Hope that explains things.
@atomicpoet @fediverse @Coolmccool It doesn’t, not even close. It’s way too abstract, even for me - I absoutely guarantee you, nobody looking for an alternative to keeping up with friends on Insta or Facebook will be able to connect what you just said to that need / desire, let alone make a decision based on it.
@jwcph @fediverse @Coolmccool No, those concepts aren’t for everyday users. It’s for developers. For the same reason a homeowner doesn’t need to know the ins and out of architecture, an everyday user does need to know about the architecture of the Fediverse.
Nevertheless, it’s how ActivityPub works—and I will go more in depth in a future thread for those who want to know.
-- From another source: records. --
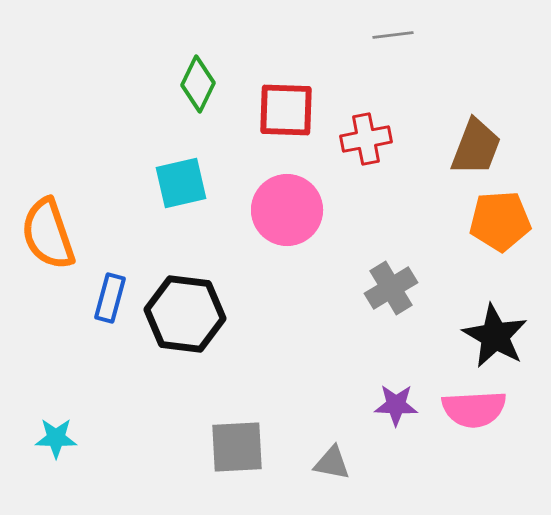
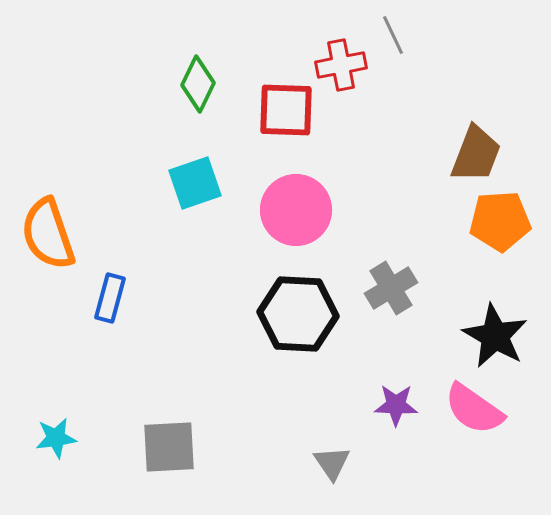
gray line: rotated 72 degrees clockwise
red cross: moved 25 px left, 74 px up
brown trapezoid: moved 7 px down
cyan square: moved 14 px right; rotated 6 degrees counterclockwise
pink circle: moved 9 px right
black hexagon: moved 113 px right; rotated 4 degrees counterclockwise
pink semicircle: rotated 38 degrees clockwise
cyan star: rotated 9 degrees counterclockwise
gray square: moved 68 px left
gray triangle: rotated 45 degrees clockwise
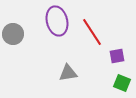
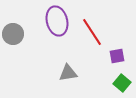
green square: rotated 18 degrees clockwise
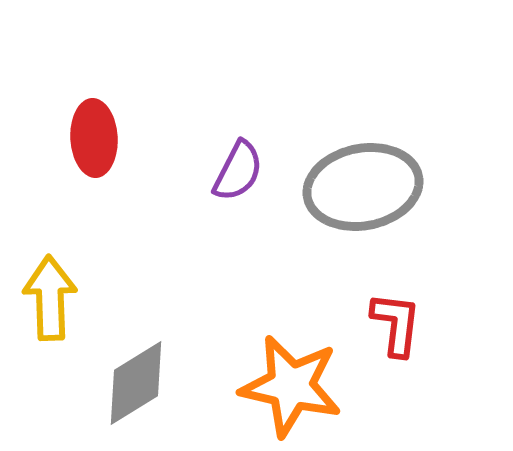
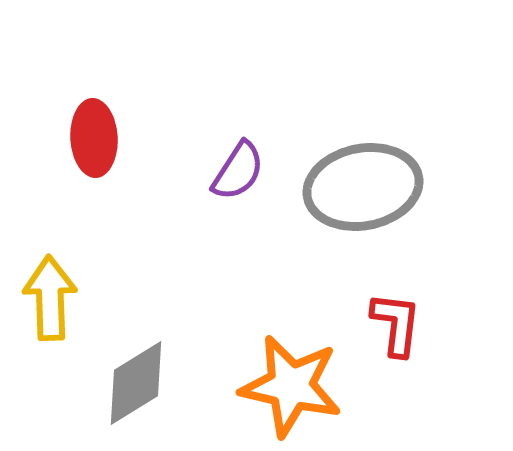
purple semicircle: rotated 6 degrees clockwise
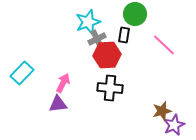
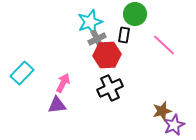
cyan star: moved 2 px right
black cross: rotated 30 degrees counterclockwise
purple triangle: moved 1 px left, 1 px down
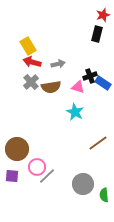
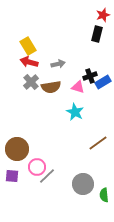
red arrow: moved 3 px left
blue rectangle: moved 1 px up; rotated 63 degrees counterclockwise
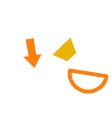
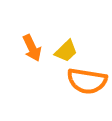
orange arrow: moved 5 px up; rotated 16 degrees counterclockwise
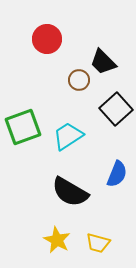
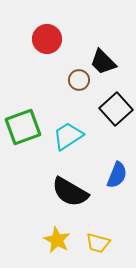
blue semicircle: moved 1 px down
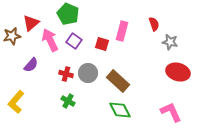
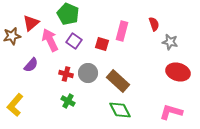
yellow L-shape: moved 1 px left, 3 px down
pink L-shape: rotated 50 degrees counterclockwise
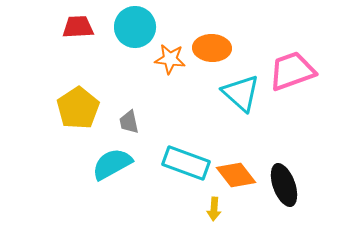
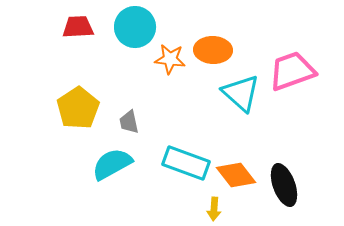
orange ellipse: moved 1 px right, 2 px down
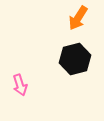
@atomicpoet @fediverse @Coolmccool That’s what I mean - I think you’re missing the point. I don’t think anyone is expecting every developer to also be able to explain the usefulness of the fediverse to casual users, but some of us do feel, I think, that there’s a lack of fundamental recognition that developer explanations are beside the point as far as most regular people are concerned, which can cause the unwelcoming impression for non-devs that we hear people talk about fairly regularly.
I have literally zero interest in cross pollination between social media types.
They each have their own interfaces that work best for their communities and content types. You’re always missing something trying to access one from another.If you have zero interest in the fundamental architecture of the fediverse, why are you in this community? You’re probably interacting with “cross pollination” way more than you realize.
I follow topics and have discussions on Lemmy, keep up with individuals and announcements on Mastodon, and look at cool photos on Pixelfed.
None of my accounts are following anything on other systems.The reason I’m in this community is for discussions like this. We disagree on the nature of using he fundamental architecture of the Fediverse.
I think using Mastodon to engage in Lemmy discussions is extremely awkward without the threading to keep it all organized. Equally, Lemmy is designed specifically around following communities. Following individuals on Mastodon breaks the pattern of the feed. And good luck following either Mastodon accounts or Lemmy groups in Pixelfed.However, having multiple decentralized servers within each system, is plenty of reason for the Fediverse to be better than a centralized platform. They don’t Need to interoperate with each other.
For real. He replied to my Akkoma post, which tagged this Lemmy group. 😆
Which I would never respond to on Mastodon, as it’s terrible for discussions.
Mastodon is terrible for topical discussions because people don’t use groups. But they can if they knew how to use them.
You may say the system was not designed for cross-pollination, but the fundamental system is not Mastodon, and it’s not Lemmy: it’s ActivityPub.
Now do all these apps implement ActivityPub imperfectly? Yes. But eventually, some app will get it right—ideally one that will let you choose your preferred UI/UX on the fly.
That would be cool. Might be useful. Not sure it’s really possible.
Not only is it possible, there’s lots of Fediverse software that’s just designed to be a “dumb server” akin to Nginx. For example, appy:
Now the reason this stuff hasn’t caught fire yet is because we’re just now moving away from “Fediverse = Mastodon”. So the idea of federation itself isn’t just a paradigm shift, it’s a complete system shock that disrupts our mental models for how social media is supposed to work.